The taxpayer gave £100,000 to Channel 4 after West Midlands Police and the Crown Prosecution Service apologised at the High Court for accusing the makers of Undercover Mosque of distortion. Nearly a year after the initial furore, six months after Ofcom uneqivocally rejected the claims about the programme, and two weeks after the settlement, Private Eye pointed out that CPS reviewing lawyer Bethan David and West Midlands Police Assistant Chief Constable Anil Patani (Security and Cohesion), two people at the forefront of this ridiculous ‘investigation’, continued to retain their positions.
Detention without Charge
The Government won the 42 days vote with a majority of 9. Coincidentally, 9 DUP MPs voted with the Government, so there was some speculation as to what deal Gordon Brown made with the DUP. Diane Abbot asked “is it right that our civil liberties should be traded in such a bazaar?” Austin Mitchell MP voted for 42 days in order to “save Gordon Brown for the nation”.
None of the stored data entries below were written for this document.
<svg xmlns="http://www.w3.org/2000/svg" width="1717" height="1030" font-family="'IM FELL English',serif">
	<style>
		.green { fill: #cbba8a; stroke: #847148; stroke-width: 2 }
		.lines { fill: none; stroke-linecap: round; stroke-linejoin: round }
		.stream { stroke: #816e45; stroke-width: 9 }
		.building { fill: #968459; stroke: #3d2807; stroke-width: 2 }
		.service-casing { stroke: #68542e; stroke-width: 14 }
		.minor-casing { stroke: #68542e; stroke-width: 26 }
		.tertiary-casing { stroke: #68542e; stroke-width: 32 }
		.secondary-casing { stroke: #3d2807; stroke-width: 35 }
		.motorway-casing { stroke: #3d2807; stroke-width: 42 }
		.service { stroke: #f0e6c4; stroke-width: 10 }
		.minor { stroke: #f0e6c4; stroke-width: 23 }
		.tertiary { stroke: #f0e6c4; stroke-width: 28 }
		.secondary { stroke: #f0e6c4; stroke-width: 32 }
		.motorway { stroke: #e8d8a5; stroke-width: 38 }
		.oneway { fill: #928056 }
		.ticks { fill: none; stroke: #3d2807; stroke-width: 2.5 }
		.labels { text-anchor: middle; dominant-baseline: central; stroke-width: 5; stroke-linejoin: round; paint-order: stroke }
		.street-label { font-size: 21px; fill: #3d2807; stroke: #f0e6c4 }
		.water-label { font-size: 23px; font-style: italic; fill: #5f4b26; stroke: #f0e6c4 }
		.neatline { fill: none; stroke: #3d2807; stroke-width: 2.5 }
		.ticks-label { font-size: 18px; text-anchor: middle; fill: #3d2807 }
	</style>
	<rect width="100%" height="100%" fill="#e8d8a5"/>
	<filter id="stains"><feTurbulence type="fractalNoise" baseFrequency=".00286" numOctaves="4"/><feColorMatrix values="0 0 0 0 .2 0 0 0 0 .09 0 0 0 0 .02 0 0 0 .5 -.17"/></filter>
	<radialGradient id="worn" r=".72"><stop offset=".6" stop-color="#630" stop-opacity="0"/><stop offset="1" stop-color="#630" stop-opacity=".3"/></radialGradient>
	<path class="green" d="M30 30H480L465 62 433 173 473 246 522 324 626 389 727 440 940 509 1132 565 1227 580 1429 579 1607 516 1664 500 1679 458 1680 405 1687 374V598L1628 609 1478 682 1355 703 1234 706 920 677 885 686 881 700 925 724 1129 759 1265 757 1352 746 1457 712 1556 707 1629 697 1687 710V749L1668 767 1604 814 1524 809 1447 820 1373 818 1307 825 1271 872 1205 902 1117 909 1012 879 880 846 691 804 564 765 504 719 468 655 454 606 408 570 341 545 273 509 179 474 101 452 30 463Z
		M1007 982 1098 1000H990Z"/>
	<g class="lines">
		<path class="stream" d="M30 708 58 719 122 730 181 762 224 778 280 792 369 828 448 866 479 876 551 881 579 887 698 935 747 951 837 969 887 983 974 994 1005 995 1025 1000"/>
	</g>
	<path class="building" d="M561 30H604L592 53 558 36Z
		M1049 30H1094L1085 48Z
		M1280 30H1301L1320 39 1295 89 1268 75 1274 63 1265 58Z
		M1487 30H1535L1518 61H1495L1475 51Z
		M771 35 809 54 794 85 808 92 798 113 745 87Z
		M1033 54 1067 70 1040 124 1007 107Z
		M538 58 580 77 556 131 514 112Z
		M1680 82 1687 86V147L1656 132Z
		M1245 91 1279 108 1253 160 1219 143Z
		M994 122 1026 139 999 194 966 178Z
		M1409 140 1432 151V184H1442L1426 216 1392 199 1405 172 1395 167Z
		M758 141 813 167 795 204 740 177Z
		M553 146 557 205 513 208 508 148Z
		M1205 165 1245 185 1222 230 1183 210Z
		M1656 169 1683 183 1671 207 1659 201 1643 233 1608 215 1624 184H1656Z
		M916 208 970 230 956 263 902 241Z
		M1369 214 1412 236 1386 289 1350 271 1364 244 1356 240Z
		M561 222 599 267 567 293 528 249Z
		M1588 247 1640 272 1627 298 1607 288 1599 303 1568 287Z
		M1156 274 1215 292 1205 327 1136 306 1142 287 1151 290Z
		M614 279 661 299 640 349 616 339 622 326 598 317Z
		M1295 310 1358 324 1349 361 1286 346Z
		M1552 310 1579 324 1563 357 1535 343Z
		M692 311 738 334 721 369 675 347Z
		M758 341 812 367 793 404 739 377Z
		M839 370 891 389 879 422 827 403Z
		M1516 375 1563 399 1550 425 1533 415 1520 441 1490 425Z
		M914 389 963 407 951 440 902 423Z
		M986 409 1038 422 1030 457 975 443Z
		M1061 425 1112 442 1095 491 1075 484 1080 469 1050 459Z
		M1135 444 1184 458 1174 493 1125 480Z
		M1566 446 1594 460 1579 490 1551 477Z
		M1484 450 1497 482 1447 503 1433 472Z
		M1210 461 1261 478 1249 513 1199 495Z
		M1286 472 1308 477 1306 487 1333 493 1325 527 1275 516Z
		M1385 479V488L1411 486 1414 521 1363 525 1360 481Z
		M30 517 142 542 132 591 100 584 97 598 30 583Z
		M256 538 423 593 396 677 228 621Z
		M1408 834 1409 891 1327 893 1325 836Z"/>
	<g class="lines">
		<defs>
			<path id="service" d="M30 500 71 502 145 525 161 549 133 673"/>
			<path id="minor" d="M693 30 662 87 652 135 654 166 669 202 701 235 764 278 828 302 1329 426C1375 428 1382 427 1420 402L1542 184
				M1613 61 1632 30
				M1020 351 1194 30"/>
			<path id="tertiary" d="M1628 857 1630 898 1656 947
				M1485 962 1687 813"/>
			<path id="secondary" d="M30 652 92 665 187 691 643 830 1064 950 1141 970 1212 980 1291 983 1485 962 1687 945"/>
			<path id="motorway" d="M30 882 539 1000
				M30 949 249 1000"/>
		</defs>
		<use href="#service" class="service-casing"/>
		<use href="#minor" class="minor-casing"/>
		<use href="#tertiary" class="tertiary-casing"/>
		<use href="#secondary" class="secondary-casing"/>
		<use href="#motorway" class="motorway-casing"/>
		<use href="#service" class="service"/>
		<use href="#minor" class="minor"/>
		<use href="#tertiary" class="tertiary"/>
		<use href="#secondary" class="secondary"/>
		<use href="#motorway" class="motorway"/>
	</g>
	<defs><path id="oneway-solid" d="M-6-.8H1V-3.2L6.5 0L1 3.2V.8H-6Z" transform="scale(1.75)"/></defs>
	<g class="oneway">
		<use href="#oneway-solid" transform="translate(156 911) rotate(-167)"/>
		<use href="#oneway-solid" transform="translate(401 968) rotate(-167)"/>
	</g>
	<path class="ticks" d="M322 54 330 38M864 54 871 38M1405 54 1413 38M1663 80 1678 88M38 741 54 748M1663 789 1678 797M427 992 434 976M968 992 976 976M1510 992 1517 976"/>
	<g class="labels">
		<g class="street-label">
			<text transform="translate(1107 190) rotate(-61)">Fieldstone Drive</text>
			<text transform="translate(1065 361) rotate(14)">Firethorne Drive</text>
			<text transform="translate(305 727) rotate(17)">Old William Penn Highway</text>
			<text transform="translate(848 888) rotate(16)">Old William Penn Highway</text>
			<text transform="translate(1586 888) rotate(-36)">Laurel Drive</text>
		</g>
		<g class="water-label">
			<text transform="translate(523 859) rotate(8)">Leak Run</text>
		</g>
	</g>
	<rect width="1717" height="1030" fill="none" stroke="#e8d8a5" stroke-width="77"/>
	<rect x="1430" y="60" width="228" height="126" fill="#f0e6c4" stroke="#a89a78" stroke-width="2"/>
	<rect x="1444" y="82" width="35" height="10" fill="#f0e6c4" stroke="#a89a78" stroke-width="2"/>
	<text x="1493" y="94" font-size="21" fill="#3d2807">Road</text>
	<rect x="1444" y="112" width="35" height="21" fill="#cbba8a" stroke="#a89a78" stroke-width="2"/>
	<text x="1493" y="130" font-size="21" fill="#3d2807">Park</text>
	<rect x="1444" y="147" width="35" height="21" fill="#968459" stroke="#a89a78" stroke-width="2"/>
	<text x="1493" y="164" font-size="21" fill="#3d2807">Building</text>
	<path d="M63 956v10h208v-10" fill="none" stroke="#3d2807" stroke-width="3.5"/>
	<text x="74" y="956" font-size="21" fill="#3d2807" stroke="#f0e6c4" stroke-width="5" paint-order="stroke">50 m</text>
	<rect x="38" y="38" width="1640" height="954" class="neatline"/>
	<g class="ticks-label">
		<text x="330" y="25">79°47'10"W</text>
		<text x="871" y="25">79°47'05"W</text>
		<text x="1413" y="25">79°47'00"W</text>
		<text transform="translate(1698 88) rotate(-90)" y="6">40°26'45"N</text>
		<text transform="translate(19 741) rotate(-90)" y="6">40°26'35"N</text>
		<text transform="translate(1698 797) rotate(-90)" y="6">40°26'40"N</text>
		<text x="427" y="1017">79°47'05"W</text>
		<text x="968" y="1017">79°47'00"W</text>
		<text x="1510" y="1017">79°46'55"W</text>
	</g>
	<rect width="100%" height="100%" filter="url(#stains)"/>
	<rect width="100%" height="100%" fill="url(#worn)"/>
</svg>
The episode provoked Shadow Home Secretary David Davis to resign as an MP, forcing a by-election, which he was to win. He made civil liberties the centre of his campaign to be re-elected. Labour declined to stand a candidate against him. Kelvin MacKenzie of the Sun made some noise about standing but did not.
Equality Minister Harriet Harman defended controversial plans to encourage firms to discriminate in favour of female and ethnic minorities job candidates.
We learned that healthcare workers and other public sector workers (including police and job centre staff) were breaching confidentiality rules and passing on personal information to familes from whom young women were fleeing in order to escape forced marriages and so-called ‘honour’ punishments.
The Government lost the vote for its proposals to have inquests without juries and specially appointed coroners.
The Government abandoned its plans to have scanners at every London Underground station and mainline train station in the country, saying that today’s technology meant it was infeasible and passengers would not accept the delays caused. Of course, before they had even embarked on the first trials they had been advised by experts and public alike that this would be the conclusion. Never mind, it only cost a few million.